_READING PASSAGE_
Personal information
- National team: India
- Born: 29 November 2003 (age 22)
- Education: Delhi Public School
- Years active: 2021-
- Height: 1.71 m (5 ft 7 in)

Sport
- Country: India
- Sport: Shooting
- Events: 10 meter air pistol, 25 meter pistol and 25 meter rapid fire pistol

Achievements and titles
- Personal best: 25 m pistol: 595 WR WJR (2023);

Medal record
Women's shooting
Representing India
| Event | 1st | 2nd | 3rd |
| ISSF World Championships | 1 | 3 | 0 |
| ISSF Junior World Championships | 3 | 2 | - |
| ISSF World Cup | 3 | 1 | 1 |
| ISSF Junior World Cup | 2 | - | - |
| Total | 9 | 6 | 1 |
World Championships
| Gold medal – first place | 2023 Baku | 25 m pistol team |
| Silver medal – second place | 2022 Cairo | 25 m standard pistol |
| Silver medal – second place | 2022 Cairo | 10 m air pistol team |
| Silver medal – second place | 2022 Cairo | 25 m pistol team |
Asian Championships
| Gold medal – first place | 2026 New Delhi | 25 m air pistol Team |
| Silver medal – second place | 2023 Changwon | 25 m pistol team |
Asian Airgun Championships
| Gold medal – first place | 2022 Daegu | 10 m air pistol |
| Gold medal – first place | 2022 Daegu | 10 m air pistol mixed team |
| Silver medal – second place | 2022 Daegu | 10 m air pistol team |

= Rhythm Sangwan =

Indian sport shooter

Rhythm Sangwan (born 29 November 2003) is an Indian sport shooter who usually competes in 10 meter air pistol and 25 meter pistol. She has won medals in Shooting World Cups and Shooting Championship at junior as well as at senior level.

She won the gold as part of India team in the women’s 25m pistol team event at the Asian Games along with Manu Bhaker and Esha Singh.

_DATA_

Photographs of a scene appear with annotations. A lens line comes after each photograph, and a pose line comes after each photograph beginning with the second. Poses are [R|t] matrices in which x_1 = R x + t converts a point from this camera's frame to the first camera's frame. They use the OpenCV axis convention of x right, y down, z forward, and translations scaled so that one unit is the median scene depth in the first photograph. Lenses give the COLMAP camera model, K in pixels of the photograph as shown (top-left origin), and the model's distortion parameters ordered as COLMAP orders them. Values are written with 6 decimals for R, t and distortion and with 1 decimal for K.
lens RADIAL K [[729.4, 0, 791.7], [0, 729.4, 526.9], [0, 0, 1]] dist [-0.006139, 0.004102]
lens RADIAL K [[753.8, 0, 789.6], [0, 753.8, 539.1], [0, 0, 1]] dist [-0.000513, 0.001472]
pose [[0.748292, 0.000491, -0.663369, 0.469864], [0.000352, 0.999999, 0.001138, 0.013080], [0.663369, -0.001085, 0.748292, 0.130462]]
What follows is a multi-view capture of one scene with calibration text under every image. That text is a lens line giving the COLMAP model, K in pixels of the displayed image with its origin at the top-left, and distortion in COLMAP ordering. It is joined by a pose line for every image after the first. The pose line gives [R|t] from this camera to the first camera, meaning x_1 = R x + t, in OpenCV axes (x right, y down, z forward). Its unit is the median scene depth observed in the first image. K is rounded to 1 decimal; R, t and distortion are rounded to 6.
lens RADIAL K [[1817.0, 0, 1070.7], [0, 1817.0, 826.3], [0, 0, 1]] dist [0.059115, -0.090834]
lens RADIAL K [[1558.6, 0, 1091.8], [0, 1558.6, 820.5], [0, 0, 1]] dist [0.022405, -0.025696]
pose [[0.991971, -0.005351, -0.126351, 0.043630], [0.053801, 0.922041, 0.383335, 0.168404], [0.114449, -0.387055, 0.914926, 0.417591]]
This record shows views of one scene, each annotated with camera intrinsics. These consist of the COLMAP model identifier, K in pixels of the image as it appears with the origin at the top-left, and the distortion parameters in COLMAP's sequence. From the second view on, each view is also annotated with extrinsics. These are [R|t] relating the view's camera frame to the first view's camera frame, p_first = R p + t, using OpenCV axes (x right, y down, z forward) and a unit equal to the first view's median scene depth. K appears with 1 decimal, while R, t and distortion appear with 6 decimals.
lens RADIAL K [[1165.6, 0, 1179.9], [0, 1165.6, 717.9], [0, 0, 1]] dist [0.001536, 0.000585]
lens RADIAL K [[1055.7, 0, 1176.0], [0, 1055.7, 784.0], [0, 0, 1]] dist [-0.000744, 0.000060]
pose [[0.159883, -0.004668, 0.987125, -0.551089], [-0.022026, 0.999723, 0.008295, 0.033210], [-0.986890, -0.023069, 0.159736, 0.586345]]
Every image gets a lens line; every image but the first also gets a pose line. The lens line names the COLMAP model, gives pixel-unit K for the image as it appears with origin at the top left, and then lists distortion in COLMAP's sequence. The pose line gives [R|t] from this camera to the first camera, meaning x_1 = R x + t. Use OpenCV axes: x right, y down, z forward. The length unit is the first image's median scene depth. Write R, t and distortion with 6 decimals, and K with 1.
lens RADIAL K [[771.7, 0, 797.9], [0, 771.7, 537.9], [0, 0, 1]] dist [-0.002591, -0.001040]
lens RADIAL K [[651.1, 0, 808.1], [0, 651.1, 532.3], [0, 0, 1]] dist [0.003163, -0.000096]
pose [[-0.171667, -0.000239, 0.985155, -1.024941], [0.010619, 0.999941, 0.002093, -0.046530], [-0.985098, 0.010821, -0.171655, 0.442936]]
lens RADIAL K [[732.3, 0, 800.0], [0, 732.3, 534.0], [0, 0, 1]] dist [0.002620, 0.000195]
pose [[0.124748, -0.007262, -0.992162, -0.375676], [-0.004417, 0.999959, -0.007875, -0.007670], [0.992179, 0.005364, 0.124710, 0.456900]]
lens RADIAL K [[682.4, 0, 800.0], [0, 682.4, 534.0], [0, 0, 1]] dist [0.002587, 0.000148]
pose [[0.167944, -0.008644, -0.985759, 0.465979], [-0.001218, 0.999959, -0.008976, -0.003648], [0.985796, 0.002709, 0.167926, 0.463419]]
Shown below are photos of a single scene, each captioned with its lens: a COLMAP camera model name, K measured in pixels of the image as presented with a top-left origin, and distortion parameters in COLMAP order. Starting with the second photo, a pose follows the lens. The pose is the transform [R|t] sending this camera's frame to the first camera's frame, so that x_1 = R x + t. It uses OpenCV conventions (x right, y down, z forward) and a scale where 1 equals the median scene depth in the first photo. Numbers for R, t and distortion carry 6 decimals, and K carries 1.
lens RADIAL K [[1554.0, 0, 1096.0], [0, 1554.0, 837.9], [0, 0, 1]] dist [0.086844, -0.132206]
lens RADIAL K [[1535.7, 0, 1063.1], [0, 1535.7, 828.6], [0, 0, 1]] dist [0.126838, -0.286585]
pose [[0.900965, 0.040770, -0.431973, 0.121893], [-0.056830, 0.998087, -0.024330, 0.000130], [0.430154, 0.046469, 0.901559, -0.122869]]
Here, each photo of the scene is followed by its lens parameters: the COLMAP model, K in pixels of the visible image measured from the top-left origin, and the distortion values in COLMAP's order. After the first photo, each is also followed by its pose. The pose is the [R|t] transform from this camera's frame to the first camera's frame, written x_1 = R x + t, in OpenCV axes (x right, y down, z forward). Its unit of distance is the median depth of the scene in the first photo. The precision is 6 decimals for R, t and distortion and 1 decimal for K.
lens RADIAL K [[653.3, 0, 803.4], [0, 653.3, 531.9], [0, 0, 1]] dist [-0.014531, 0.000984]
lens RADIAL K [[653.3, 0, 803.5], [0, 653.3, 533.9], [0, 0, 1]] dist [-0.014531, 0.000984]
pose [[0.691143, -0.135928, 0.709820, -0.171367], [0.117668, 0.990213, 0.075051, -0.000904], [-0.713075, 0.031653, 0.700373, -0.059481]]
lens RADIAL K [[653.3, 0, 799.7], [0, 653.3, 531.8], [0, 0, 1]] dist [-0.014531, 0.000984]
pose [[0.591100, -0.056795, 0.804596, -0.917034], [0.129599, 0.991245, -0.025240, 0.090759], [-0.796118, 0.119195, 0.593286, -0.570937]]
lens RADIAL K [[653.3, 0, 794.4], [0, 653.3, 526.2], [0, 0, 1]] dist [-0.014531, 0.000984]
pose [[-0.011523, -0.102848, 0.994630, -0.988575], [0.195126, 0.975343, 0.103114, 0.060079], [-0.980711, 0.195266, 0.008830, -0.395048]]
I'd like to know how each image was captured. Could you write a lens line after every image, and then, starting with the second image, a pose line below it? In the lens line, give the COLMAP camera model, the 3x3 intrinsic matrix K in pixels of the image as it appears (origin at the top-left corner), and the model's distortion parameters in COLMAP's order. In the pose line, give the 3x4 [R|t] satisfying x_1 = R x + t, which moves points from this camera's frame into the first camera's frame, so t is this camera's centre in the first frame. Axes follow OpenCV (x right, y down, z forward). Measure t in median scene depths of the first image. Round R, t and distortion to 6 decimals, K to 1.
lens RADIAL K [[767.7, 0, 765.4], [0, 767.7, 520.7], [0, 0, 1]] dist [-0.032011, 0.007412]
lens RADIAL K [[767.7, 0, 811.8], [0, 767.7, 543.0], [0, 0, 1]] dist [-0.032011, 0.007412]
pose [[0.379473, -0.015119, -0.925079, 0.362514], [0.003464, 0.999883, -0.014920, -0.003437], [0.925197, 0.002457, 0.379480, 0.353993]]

_WORK TASK 1_
In the Rhythm Sangwan profile, which school is listed under her education?
_WORK TASK 2_
Reproduce word for word the section of the Rhythm Sangwan profile that starts with "Rhythm Sangwan (born" and ends with "and Esha Singh.".
_WORK TASK 3_
Pick up the Rhythm Sangwan profile after its final sentence and write what follows.

_ANSWER 1_
Delhi Public School

_ANSWER 2_
Rhythm Sangwan (born 29 November 2003) is an Indian sport shooter who usually competes in 10 meter air pistol and 25 meter pistol. She has won medals in Shooting World Cups and Shooting Championship at junior as well as at senior level.

She won the gold as part of India team in the women’s 25m pistol team event at the Asian Games along with Manu Bhaker and Esha Singh.

_ANSWER 3_
== Early life ==
Rhythm's father Narender Kumar, who works in the police department and her mother Neelam encouraged her to take up the sport. At the age of 12 years, Rhythm first visited the Dr Karni Singh Shooting Range in New Delhi and started her practice. She initially trained under Vinit Kumar and her mother used to accompany her to the sessions. She studied at the Delhi Public School in Faridabad.

== Career ==

=== International ===
In January 2024, Sangwan took part in the Asian Qualifiers at Jakarta and won a bronze medal in the 25m sports pistol to book a berth for the 2024 Paris Olympic Games. It was the 16th quota place for the Indian shooters.

In 2023, she took part in the Bhopal World Cup at the Madhya Pradesh State Shooting Academy.

In May 2023, she broke the 29-year old record set by Diana Iorgova, the 1996 Atlanta Olympic Games silver medallist. Rhythm shot 595 in women’s 25m pistol qualification round at the ISSF World Cup in Baku. Diana had shot 594 in Milan World Cup in May 1994. She also won the 10m Air Pistol bronze for India.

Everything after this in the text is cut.